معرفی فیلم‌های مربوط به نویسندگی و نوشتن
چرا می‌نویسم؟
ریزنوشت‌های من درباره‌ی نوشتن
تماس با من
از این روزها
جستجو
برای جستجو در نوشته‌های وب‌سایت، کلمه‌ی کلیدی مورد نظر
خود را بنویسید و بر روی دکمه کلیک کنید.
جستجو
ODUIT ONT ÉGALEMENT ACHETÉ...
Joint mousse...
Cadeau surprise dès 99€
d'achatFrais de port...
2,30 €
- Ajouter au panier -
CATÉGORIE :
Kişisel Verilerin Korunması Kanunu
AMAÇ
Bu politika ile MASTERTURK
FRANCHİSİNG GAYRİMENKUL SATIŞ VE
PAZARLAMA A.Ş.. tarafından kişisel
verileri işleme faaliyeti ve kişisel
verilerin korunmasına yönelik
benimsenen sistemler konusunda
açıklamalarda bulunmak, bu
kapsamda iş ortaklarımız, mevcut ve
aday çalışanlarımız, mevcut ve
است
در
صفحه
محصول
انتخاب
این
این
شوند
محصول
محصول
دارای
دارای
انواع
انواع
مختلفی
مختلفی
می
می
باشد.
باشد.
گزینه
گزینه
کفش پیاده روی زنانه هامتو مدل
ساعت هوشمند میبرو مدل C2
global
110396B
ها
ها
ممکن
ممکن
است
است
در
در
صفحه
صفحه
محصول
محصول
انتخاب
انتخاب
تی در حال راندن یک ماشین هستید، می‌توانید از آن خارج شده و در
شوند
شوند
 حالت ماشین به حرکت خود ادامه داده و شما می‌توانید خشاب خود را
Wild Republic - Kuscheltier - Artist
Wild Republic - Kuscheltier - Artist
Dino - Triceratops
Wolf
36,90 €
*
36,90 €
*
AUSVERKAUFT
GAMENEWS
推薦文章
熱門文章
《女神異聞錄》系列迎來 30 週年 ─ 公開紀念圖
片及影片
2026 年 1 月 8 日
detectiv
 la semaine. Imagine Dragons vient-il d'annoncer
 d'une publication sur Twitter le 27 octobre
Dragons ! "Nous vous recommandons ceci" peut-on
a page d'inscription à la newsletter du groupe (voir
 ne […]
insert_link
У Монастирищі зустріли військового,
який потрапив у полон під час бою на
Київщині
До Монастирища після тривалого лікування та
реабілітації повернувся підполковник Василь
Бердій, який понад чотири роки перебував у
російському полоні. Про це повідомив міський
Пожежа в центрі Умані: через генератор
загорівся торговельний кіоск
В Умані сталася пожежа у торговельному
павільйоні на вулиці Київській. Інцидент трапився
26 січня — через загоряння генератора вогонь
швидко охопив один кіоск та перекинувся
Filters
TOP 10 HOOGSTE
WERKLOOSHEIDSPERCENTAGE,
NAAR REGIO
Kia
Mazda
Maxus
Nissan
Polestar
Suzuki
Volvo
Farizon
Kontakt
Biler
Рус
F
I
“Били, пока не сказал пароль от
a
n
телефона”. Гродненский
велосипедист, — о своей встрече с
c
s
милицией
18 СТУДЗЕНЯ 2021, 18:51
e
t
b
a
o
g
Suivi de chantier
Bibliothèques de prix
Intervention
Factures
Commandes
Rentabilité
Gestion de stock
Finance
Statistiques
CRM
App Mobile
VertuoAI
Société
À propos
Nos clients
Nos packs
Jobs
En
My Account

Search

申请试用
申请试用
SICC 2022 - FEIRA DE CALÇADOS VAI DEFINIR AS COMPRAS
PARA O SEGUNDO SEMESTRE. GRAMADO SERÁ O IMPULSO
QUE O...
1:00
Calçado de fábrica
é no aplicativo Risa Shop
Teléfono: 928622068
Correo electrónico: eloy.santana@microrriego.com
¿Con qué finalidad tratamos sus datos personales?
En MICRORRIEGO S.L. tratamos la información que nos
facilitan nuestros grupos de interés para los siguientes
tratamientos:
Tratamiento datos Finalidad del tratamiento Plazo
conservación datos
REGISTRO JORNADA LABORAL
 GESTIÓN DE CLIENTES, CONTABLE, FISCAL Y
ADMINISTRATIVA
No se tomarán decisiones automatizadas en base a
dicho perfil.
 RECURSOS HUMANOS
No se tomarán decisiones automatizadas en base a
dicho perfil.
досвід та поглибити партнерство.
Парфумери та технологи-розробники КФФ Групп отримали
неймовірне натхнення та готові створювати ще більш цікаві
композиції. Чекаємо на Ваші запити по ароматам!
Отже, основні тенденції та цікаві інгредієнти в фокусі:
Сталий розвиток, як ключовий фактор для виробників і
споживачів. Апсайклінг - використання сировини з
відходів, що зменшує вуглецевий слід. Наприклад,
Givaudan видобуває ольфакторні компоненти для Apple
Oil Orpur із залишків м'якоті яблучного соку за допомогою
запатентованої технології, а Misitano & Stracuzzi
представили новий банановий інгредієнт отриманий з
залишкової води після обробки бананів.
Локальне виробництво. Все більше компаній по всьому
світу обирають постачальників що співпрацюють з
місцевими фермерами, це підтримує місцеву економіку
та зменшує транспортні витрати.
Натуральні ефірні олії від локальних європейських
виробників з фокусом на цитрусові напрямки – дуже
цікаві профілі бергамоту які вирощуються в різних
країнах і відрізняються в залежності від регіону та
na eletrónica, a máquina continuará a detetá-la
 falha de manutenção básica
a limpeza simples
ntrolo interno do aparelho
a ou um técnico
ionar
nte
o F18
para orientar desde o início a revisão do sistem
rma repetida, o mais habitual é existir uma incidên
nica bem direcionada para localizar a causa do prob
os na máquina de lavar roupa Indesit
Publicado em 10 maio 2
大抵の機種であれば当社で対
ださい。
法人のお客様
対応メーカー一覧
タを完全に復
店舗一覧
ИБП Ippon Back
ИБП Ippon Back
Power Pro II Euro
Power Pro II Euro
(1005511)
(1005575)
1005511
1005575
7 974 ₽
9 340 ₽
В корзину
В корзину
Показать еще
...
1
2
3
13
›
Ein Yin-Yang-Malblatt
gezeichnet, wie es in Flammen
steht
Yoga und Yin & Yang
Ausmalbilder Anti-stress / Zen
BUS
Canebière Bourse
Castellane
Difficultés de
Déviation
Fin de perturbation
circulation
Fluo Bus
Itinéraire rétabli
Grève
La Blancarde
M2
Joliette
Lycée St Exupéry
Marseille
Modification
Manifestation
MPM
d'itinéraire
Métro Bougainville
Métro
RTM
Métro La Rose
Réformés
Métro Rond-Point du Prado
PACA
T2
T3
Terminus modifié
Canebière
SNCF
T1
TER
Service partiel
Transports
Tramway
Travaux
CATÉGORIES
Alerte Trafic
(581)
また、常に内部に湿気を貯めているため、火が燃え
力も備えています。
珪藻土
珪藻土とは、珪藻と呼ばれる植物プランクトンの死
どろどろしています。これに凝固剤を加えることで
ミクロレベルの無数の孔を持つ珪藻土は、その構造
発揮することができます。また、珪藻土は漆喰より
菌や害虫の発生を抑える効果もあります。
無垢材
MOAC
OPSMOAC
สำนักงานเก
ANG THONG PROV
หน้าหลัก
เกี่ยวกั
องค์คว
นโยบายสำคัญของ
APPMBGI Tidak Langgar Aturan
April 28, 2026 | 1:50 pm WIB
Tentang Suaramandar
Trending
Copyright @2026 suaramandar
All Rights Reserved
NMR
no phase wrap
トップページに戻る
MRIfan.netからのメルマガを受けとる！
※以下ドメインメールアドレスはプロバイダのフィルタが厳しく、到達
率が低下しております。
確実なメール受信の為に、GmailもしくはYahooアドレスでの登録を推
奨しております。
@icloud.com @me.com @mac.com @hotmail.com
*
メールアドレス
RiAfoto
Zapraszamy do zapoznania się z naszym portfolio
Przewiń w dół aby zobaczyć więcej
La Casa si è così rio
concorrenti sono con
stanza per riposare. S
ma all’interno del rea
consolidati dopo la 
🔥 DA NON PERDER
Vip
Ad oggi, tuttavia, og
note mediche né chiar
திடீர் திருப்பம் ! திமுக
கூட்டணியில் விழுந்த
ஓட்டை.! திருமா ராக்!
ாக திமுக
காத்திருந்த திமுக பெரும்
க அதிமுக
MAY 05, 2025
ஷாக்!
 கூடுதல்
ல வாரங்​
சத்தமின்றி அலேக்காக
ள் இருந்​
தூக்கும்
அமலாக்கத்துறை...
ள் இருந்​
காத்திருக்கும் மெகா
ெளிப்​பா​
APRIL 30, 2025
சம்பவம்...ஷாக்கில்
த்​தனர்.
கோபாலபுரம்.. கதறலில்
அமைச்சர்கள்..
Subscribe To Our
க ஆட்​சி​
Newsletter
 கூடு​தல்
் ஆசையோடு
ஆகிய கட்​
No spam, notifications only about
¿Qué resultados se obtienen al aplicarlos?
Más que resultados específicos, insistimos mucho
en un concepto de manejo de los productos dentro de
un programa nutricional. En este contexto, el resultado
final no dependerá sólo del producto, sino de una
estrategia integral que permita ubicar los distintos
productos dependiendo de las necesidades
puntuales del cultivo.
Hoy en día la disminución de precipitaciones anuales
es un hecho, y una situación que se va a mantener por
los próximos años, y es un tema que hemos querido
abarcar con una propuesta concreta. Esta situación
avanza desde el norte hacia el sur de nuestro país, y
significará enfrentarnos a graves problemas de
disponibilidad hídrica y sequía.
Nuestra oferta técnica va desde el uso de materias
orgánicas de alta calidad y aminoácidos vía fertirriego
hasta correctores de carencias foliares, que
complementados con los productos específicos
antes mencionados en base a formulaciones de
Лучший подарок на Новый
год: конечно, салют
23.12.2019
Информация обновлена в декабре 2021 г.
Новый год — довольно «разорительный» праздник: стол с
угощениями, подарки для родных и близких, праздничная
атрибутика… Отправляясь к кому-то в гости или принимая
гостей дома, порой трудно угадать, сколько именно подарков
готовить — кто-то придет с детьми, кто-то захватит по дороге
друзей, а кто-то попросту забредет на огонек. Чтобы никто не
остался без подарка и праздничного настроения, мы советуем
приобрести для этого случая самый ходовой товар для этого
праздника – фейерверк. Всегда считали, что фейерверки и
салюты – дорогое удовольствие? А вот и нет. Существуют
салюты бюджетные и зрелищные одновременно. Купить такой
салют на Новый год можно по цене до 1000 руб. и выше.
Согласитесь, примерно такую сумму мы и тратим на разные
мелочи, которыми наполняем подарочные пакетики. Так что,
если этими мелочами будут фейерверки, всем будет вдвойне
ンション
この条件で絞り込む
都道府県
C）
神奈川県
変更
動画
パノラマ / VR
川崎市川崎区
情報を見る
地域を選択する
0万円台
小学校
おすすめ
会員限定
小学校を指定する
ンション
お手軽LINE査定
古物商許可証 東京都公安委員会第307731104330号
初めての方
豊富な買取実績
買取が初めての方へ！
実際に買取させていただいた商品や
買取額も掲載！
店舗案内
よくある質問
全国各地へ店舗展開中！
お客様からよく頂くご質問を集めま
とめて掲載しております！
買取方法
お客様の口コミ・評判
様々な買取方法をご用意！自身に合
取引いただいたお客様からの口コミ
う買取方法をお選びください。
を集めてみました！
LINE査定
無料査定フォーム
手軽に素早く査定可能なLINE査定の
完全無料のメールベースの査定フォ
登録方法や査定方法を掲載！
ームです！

What the task requires
Count the lines of the records above that contain the string "tratamos", matching case exactly. Reply with the number only.

Written answer
2